As with CUDA, ROCm is an ideal solution for AI applications, as some deep-learning frameworks already support a ROCm backend (e.g., TensorFlow, PyTorch, MXNet, ONNX, CuPy, and more). According to AMD, any CPU/GPU vendor can take advantage of ROCm, as it isn't proprietary technology. That means code written in CUDA or another platform can port to the vendor-neutral HIP format, and from there, users can compile the code for the ROCm platform.
The company offers a series of libraries, add-ons, and extensions to further ROCm's functionality, including a solution (HCC) for the C++ programming language that allows users to integrate CPU and GPU into a single file.
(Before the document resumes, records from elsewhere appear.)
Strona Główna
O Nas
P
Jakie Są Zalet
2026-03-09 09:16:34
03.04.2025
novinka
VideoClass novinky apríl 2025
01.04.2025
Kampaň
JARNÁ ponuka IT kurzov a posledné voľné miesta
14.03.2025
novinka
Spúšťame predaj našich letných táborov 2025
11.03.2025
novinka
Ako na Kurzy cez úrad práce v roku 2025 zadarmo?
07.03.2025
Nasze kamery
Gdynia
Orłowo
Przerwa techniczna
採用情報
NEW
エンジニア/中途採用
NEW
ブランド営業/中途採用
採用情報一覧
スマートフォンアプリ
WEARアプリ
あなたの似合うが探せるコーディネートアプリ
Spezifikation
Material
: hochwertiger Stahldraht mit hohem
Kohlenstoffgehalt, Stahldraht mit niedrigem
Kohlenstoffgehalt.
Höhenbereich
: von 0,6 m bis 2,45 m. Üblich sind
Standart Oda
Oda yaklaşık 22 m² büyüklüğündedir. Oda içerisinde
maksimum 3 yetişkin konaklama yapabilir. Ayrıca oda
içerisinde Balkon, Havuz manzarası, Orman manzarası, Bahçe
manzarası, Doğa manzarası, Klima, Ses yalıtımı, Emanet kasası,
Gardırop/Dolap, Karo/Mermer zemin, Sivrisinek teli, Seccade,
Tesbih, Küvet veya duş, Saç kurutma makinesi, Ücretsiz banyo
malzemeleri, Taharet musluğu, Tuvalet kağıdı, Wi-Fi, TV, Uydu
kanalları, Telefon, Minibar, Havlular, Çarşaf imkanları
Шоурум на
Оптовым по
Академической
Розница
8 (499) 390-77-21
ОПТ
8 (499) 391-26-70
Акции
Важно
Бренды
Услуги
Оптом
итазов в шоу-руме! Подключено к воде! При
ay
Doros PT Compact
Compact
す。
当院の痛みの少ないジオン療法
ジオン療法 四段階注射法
The feature set for ROCm is extensive and incorporates multi-GPU support for coarse-grain virtual memory, the ability to process concurrency and preemption, HSA signals and atomics, DMA, and user-mode queues. It also offers a standardized loader and code-object formats, dynamic and offline compilation support, P2P multi-GPU operation with RDMA support, trace and event-collection API, and system-management APIs and tools. On top of that, there’s a growing, third-party ecosystem packaging custom ROCm distributions for any given application in a multitude of Linux flavors.
Conclusion
This article is just a simple overview of NVIDIA's CUDA platform and AMD's ROCm software stack. In-depth information, including guides, walkthroughs, libraries, and more, can be found at their respective websites linked above.
There’s no top platform in the parallel computing arena—each provides an excellent system for easy application development in various industries. Both also are easy to use with intuitive menus, navigation elements, accessible documentation, and educational materials for beginners.